Here are just a few of the cool altcoins out there:
So what does the future look like, will we all have bitcoin wallets that we use to pay for everything from coffee to rent? Will we all be surrounded by machines that receive micro payments in return for doing everything from selling our lager preferences to the local pub’s stocking AI to automatically paying our local gym an exact amount of bitcoin based on our machine time as determined by face recognition software in the gym’s CCTV? Maybe we will be able to walk along the street and have a continuous WiFi connection because our phone is automatically sending tiny chunks of bitcoin per second of use to the inhabitants of houses we pass, leaving us with a seamless internet experience. Or perhaps instead of dropbox all of our photos will be securely stored in a decentralised blockchain, packaged up into tiny chunks and shared out among participating personal computers to utilise their unused harddrive space in return for a few satoshis per bit (1 satoshi = 0.00000001 bitcoin). It all sounds a little scary, but I don’t think some of this is far from being reality. Regulation, ongoing security issues and slow uptake all are likely to produce friction over the foreseeable future but that’s not to say there won’t be unprecedented progress. In fact, some people already pay rent using bitcoin.
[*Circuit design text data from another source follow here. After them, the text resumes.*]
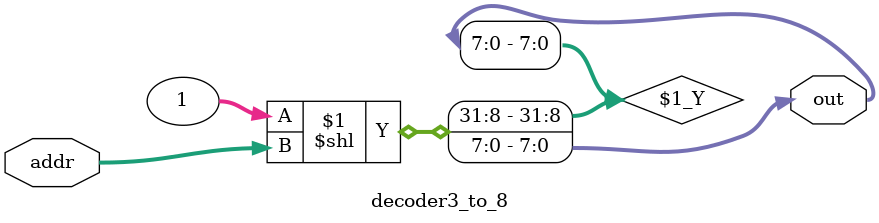
<source format=v>
module invert (input wire i, output wire o);
   assign o = !i;
endmodule

module and2 (input wire i0, i1, output wire o);
  assign o = i0 & i1;
endmodule

module or2 (input wire i0, i1, output wire o);
  assign o = i0 | i1;
endmodule

module xor2 (input wire i0, i1, output wire o);
  assign o = i0 ^ i1;
endmodule

module nand2 (input wire i0, i1, output wire o);
   wire t;
   and2 and2_0 (i0, i1, t);
   invert invert_0 (t, o);
endmodule

module nor2 (input wire i0, i1, output wire o);
   wire t;
   or2 or2_0 (i0, i1, t);
   invert invert_0 (t, o);
endmodule

module xnor2 (input wire i0, i1, output wire o);
   wire t;
   xor2 xor2_0 (i0, i1, t);
   invert invert_0 (t, o);
endmodule

module and3 (input wire i0, i1, i2, output wire o);
   wire t;
   and2 and2_0 (i0, i1, t);
   and2 and2_1 (i2, t, o);
endmodule

module or3 (input wire i0, i1, i2, output wire o);
   wire t;
   or2 or2_0 (i0, i1, t);
   or2 or2_1 (i2, t, o);
endmodule

module nor3 (input wire i0, i1, i2, output wire o);
   wire t;
   or2 or2_0 (i0, i1, t);
   nor2 nor2_0 (i2, t, o);
endmodule

module nand3 (input wire i0, i1, i2, output wire o);
   wire t;
   and2 and2_0 (i0, i1, t);
   nand2 nand2_1 (i2, t, o);
endmodule

module xor3 (input wire i0, i1, i2, output wire o);
   wire t;
   xor2 xor2_0 (i0, i1, t);
   xor2 xor2_1 (i2, t, o);
endmodule

module xnor3 (input wire i0, i1, i2, output wire o);
   wire t;
   xor2 xor2_0 (i0, i1, t);
   xnor2 xnor2_0 (i2, t, o);
endmodule

module mux2 (input wire i0, i1, j, output wire o);
  assign o = (j==0)?i0:i1;
endmodule

module mux4 (input wire [0:3] i, input wire j1, j0, output wire o);
  wire  t0, t1;
  mux2 mux2_0 (i[0], i[1], j1, t0);
  mux2 mux2_1 (i[2], i[3], j1, t1);
  mux2 mux2_2 (t0, t1, j0, o);
endmodule

module mux8 (input wire [0:7] i, input wire j2, j1, j0, output wire o);
  wire  t0, t1;
  mux4 mux4_0 (i[0:3], j2, j1, t0);
  mux4 mux4_1 (i[4:7], j2, j1, t1);
  mux2 mux2_0 (t0, t1, j0, o);
endmodule

module demux2 (input wire i, j, output wire o0, o1);
  assign o0 = (j==0)?i:1'b0;
  assign o1 = (j==1)?i:1'b0;
endmodule

module demux4 (input wire i, j1, j0, output wire [0:3] o);
  wire  t0, t1;
  demux2 demux2_0 (i, j1, t0, t1);
  demux2 demux2_1 (t0, j0, o[0], o[1]);
  demux2 demux2_2 (t1, j0, o[2], o[3]);
endmodule

module demux8 (input wire i, j2, j1, j0, output wire [0:7] o);
  wire  t0, t1;
  demux2 demux2_0 (i, j2, t0, t1);
  demux4 demux4_0 (t0, j1, j0, o[0:3]);
  demux4 demux4_1 (t1, j1, j0, o[4:7]);
endmodule

module df (input wire clk, in, output wire out);
  reg df_out;
  always@(posedge clk) df_out <= in;
  assign out = df_out;
endmodule

module dfr (input wire clk, reset, in, output wire out);
  wire reset_, df_in;
  invert invert_0 (reset, reset_);
  and2 and2_0 (in, reset_, df_in);
  df df_0 (clk, df_in, out);
endmodule

module dfrl (input wire clk, reset, load, in, output wire out);
  wire _in;
  mux2 mux2_0(out, in, load, _in);
  dfr dfr_1(clk, reset, _in, out);
endmodule

module addsub (
    input wire [7:0] a, b,
    input wire add_sub,  // 1 for subtract, 0 for add
    output wire [7:0] result,
    output wire carry_out
);
    assign {carry_out, result} = add_sub ? (a - b) : (a + b);
endmodule

module decoder3_to_8 (
    input wire [2:0] addr,
    output wire [7:0] out
);
    assign out = 1 << addr;
endmodule
</source>
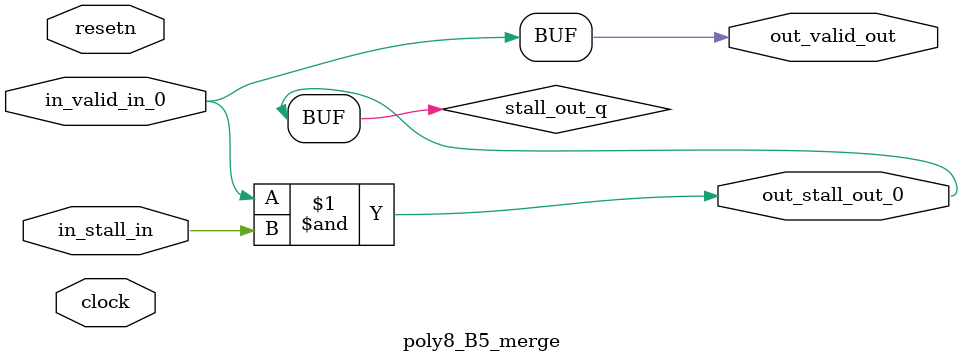
<source format=sv>



(* altera_attribute = "-name AUTO_SHIFT_REGISTER_RECOGNITION OFF; -name MESSAGE_DISABLE 10036; -name MESSAGE_DISABLE 10037; -name MESSAGE_DISABLE 14130; -name MESSAGE_DISABLE 14320; -name MESSAGE_DISABLE 15400; -name MESSAGE_DISABLE 14130; -name MESSAGE_DISABLE 10036; -name MESSAGE_DISABLE 12020; -name MESSAGE_DISABLE 12030; -name MESSAGE_DISABLE 12010; -name MESSAGE_DISABLE 12110; -name MESSAGE_DISABLE 14320; -name MESSAGE_DISABLE 13410; -name MESSAGE_DISABLE 113007; -name MESSAGE_DISABLE 10958" *)
module poly8_B5_merge (
    input wire [0:0] in_stall_in,
    input wire [0:0] in_valid_in_0,
    output wire [0:0] out_stall_out_0,
    output wire [0:0] out_valid_out,
    input wire clock,
    input wire resetn
    );

    wire [0:0] stall_out_q;


    // stall_out(LOGICAL,6)
    assign stall_out_q = in_valid_in_0 & in_stall_in;

    // out_stall_out_0(GPOUT,4)
    assign out_stall_out_0 = stall_out_q;

    // out_valid_out(GPOUT,5)
    assign out_valid_out = in_valid_in_0;

endmodule

</source>
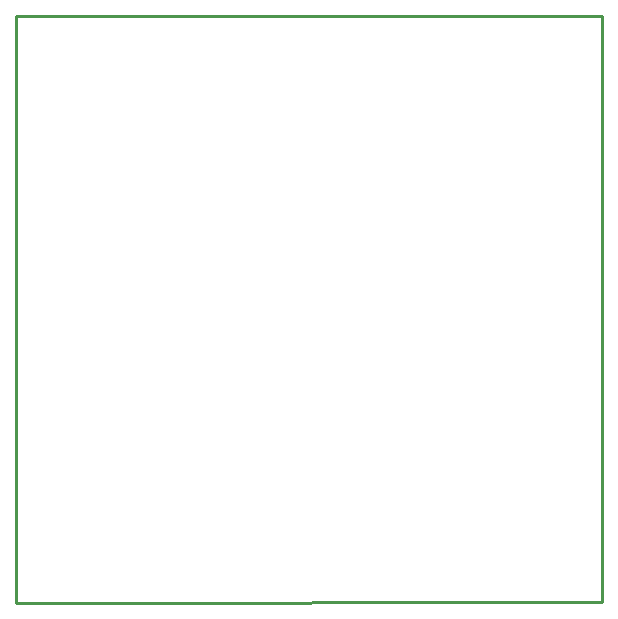
<source format=gbr>
%TF.GenerationSoftware,Altium Limited,Altium Designer,20.2.5 (213)*%
G04 Layer_Color=16711935*
%FSLAX44Y44*%
%MOMM*%
%TF.SameCoordinates,159794D8-7842-4491-B27A-FE66E37C9FAE*%
%TF.FilePolarity,Positive*%
%TF.FileFunction,Keep-out,Top*%
%TF.Part,Single*%
G01*
G75*
%TA.AperFunction,NonConductor*%
%ADD56C,0.2540*%
D56*
X327660Y925846D02*
X823774Y925813D01*
X823847Y430110D01*
X327660Y429068D02*
X823847Y430110D01*
X327660Y925846D02*
X327660Y429068D01*
%TF.MD5,96f3c0c564493b0136685ff93271bc1e*%
M02*

</source>
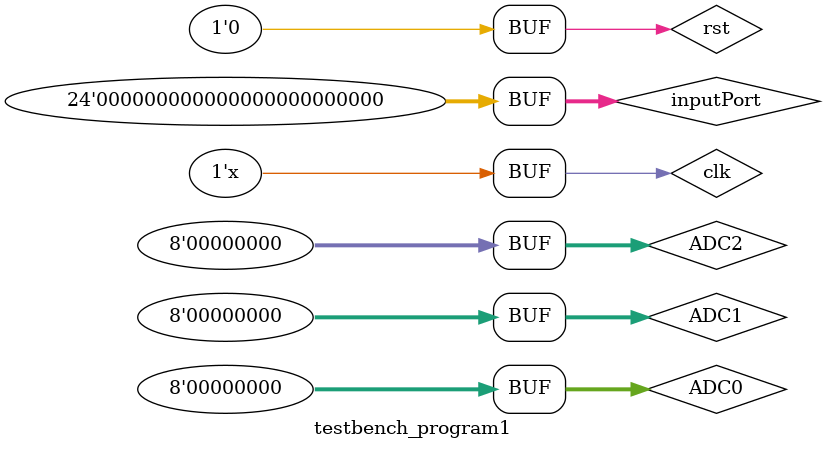
<source format=v>
`timescale 1ns / 1ps

// THIS TESTBENCH RUNS PROGRAM 2, WITH PROGRAM 1 CALLED AS AN INTERRUPT ON THE FALLING EDGE OF INPUTPORT[5]


module testbench_program1(

    );
    
    parameter PROGRAM = 1;
    
    reg clk, rst;
    reg [23:0] inputPort;
    reg [7:0] ADC0, ADC1, ADC2;
    wire [23:0] outputPort;
    wire [3:0] outputPWM;
    
    RK2040 #(
        .PROGRAM    (PROGRAM)
    ) MODULE_UNDER_TEST (
        .clk        (clk),
        .rst        (rst),
        .inputPort  (inputPort),
        .ADC0       (ADC0),
        .ADC1       (ADC1),
        .ADC2       (ADC2),
        .outputPort (outputPort),
        .outputPWM  (outputPWM)
    );
    
    initial begin
        clk <= 0;
        rst <= 1;
        inputPort <= 0;
        ADC0 <= 0;
        ADC1 <= 0;
        ADC2 <= 0;
        #40 rst = 0;
    end
    
    always #10 clk <= ~clk;
    
endmodule
</source>
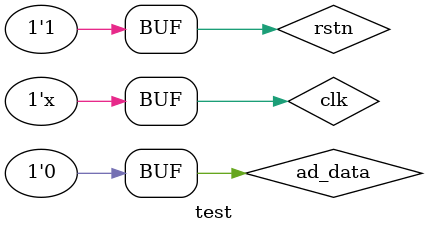
<source format=v>
`timescale 1ns/1ps

module test;

	// Inputs
	reg clk;
	reg rstn;
	reg ad_data;

	// Outputs
	wire adcs;
	wire adclk;
	wire [7:0] data;
	wire isdone;

	// Instantiate the Unit Under Test (UUT)
	ad uut (
		.clk(clk), 
		.rstn(rstn), 
		.ad_data(ad_data), 
		.adcs(adcs), 
		.adclk(adclk), 
		.data(data), 
		.isdone(isdone)
	);

	initial begin
		ad_data = 0;
		clk=1'b0;
		rstn = 0;

		// Wait 100 ns for global reset to finish
		#1 rstn = 1;
        
		// Add stimulus here

	end


always #1
begin
	clk=~clk;
	$display("%d, In%m clock=%b",$time,clk);
end


      
endmodule

</source>
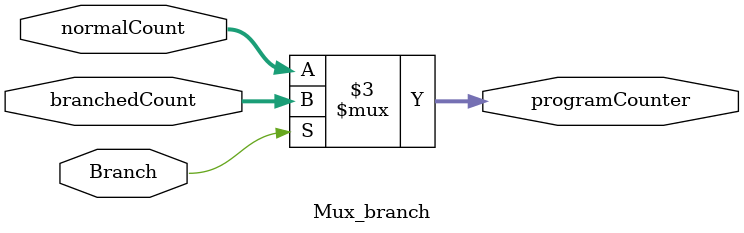
<source format=v>
`timescale 1ns / 1ps

module Mux_branch (
    input Branch,
    input [7:0] branchedCount,
    input [7:0] normalCount,
    output reg [7:0] programCounter
	 );
	 
	 always@(Branch or branchedCount or normalCount) begin
	 	if(Branch) programCounter<=branchedCount;
		else programCounter<=normalCount;
	 end

endmodule
</source>
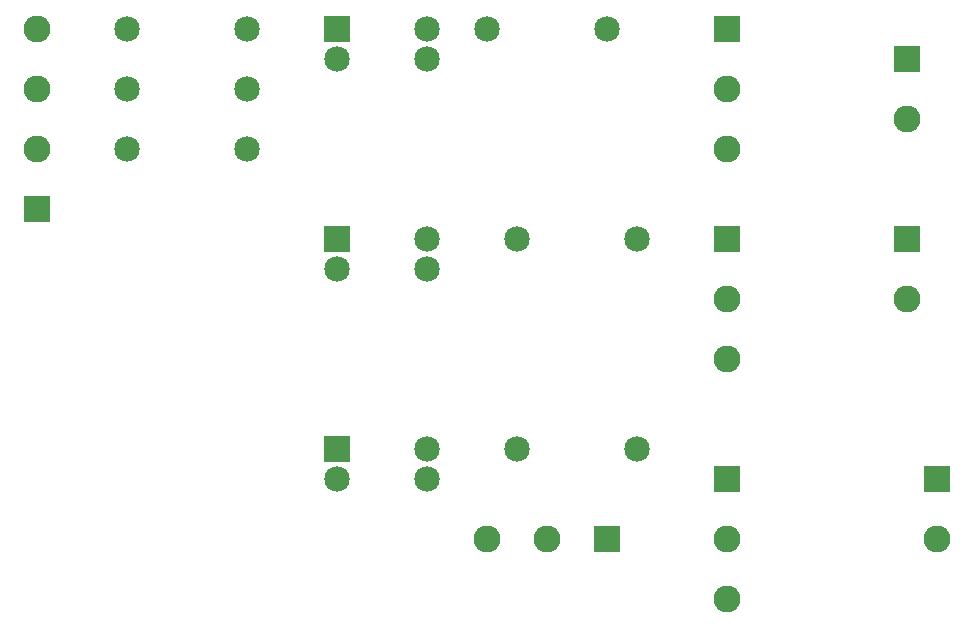
<source format=gbs>
G04 MADE WITH FRITZING*
G04 WWW.FRITZING.ORG*
G04 DOUBLE SIDED*
G04 HOLES PLATED*
G04 CONTOUR ON CENTER OF CONTOUR VECTOR*
%ASAXBY*%
%FSLAX23Y23*%
%MOIN*%
%OFA0B0*%
%SFA1.0B1.0*%
%ADD10C,0.085000*%
%ADD11C,0.090000*%
%ADD12R,0.085000X0.085000*%
%ADD13R,0.090000X0.090000*%
%ADD14R,0.089986X0.090000*%
%LNMASK0*%
G90*
G70*
G54D10*
X1186Y2040D03*
X1486Y2040D03*
X1186Y1940D03*
X1486Y1940D03*
X1186Y1340D03*
X1486Y1340D03*
X1186Y1240D03*
X1486Y1240D03*
X1186Y640D03*
X1486Y640D03*
X1186Y540D03*
X1486Y540D03*
X1786Y640D03*
X2186Y640D03*
X1786Y1340D03*
X2186Y1340D03*
X1686Y2040D03*
X2086Y2040D03*
X486Y2040D03*
X886Y2040D03*
X486Y1840D03*
X886Y1840D03*
X486Y1640D03*
X886Y1640D03*
G54D11*
X186Y1640D03*
X186Y1840D03*
X186Y2040D03*
X186Y1440D03*
X3086Y1940D03*
X3086Y1740D03*
X3186Y540D03*
X3186Y340D03*
X3086Y1340D03*
X3086Y1140D03*
X1886Y340D03*
X1686Y340D03*
X2086Y340D03*
X2486Y1840D03*
X2486Y1640D03*
X2486Y2040D03*
X2486Y1140D03*
X2486Y940D03*
X2486Y1340D03*
X2486Y340D03*
X2486Y140D03*
X2486Y540D03*
G54D12*
X1186Y2040D03*
X1186Y1340D03*
X1186Y640D03*
G54D13*
X186Y1440D03*
G54D14*
X3086Y1940D03*
X3186Y540D03*
X3086Y1340D03*
G54D13*
X2086Y340D03*
X2486Y2040D03*
X2486Y1340D03*
X2486Y540D03*
G04 End of Mask0*
M02*
</source>
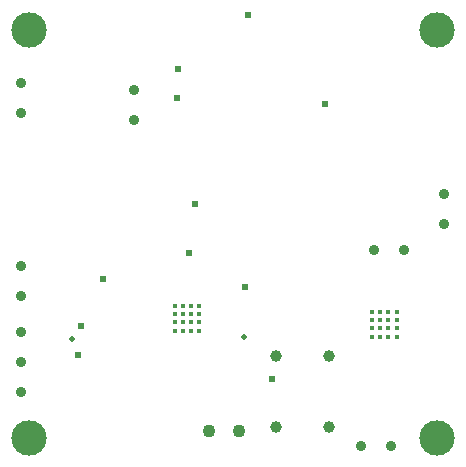
<source format=gbr>
G04 DesignSpark PCB Gerber Version 10.0 Build 5299*
G04 #@! TF.Part,Single*
G04 #@! TF.FilePolarity,Positive*
%FSLAX35Y35*%
%MOIN*%
G04 #@! TA.AperFunction,ViaDrill*
%ADD140C,0.01575*%
%ADD139C,0.02008*%
%ADD138C,0.02400*%
G04 #@! TA.AperFunction,ComponentDrill*
%ADD142C,0.03500*%
%ADD143C,0.03937*%
%ADD144C,0.04331*%
G04 #@! TA.AperFunction,MechanicalDrill*
%ADD141C,0.11811*%
G04 #@! TD.AperFunction*
X0Y0D02*
D02*
D138*
X45482Y53120D03*
X46525Y62805D03*
X53750Y78553D03*
X78710Y138789D03*
X78868Y148435D03*
X82490Y87214D03*
X84616Y103513D03*
X101387Y75797D03*
X102254Y166506D03*
X110246Y45088D03*
X127765Y136820D03*
D02*
D139*
X43513Y58474D03*
X100994Y59261D03*
D02*
D140*
X77765Y61230D03*
Y63986D03*
Y66742D03*
Y69498D03*
X80521Y61230D03*
Y63986D03*
Y66742D03*
Y69498D03*
X83277Y61230D03*
Y63986D03*
Y66742D03*
Y69498D03*
X86033Y61230D03*
Y63986D03*
Y66742D03*
Y69498D03*
X143513Y59261D03*
Y62017D03*
Y64773D03*
Y67529D03*
X146269Y59261D03*
Y62017D03*
Y64773D03*
Y67529D03*
X149025Y59261D03*
Y62017D03*
Y64773D03*
Y67529D03*
X151781Y59261D03*
Y62017D03*
Y64773D03*
Y67529D03*
D02*
D141*
X29183Y25403D03*
Y161466D03*
X165246Y25403D03*
Y161466D03*
D02*
D142*
X26663Y133750D03*
Y143750D03*
X26742Y40679D03*
Y50679D03*
Y60679D03*
Y72844D03*
Y82844D03*
X64380Y131545D03*
Y141545D03*
X140049Y22883D03*
X144301Y88002D03*
X150049Y22883D03*
X154301Y88002D03*
X167529Y96899D03*
Y106899D03*
D02*
D143*
X111624Y29222D03*
Y52844D03*
X129340Y29222D03*
Y52844D03*
D02*
D144*
X89242Y27844D03*
X99242D03*
X0Y0D02*
M02*

</source>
Uport as mentioned above has the potential to enable the lager stocking scenario. Storj is already functional as a competitor to dropbox. It’s up to you to decide how you think the world might change but we are undoubtedly on an exponential trajectory of technological progress and given the level of innovation we have seen over the past decade, it’s perhaps not so crazy to start considering that some pretty outlandish things might start to happen over the next one. Maybe blockchain is the next big thing you’ve only just started thinking about.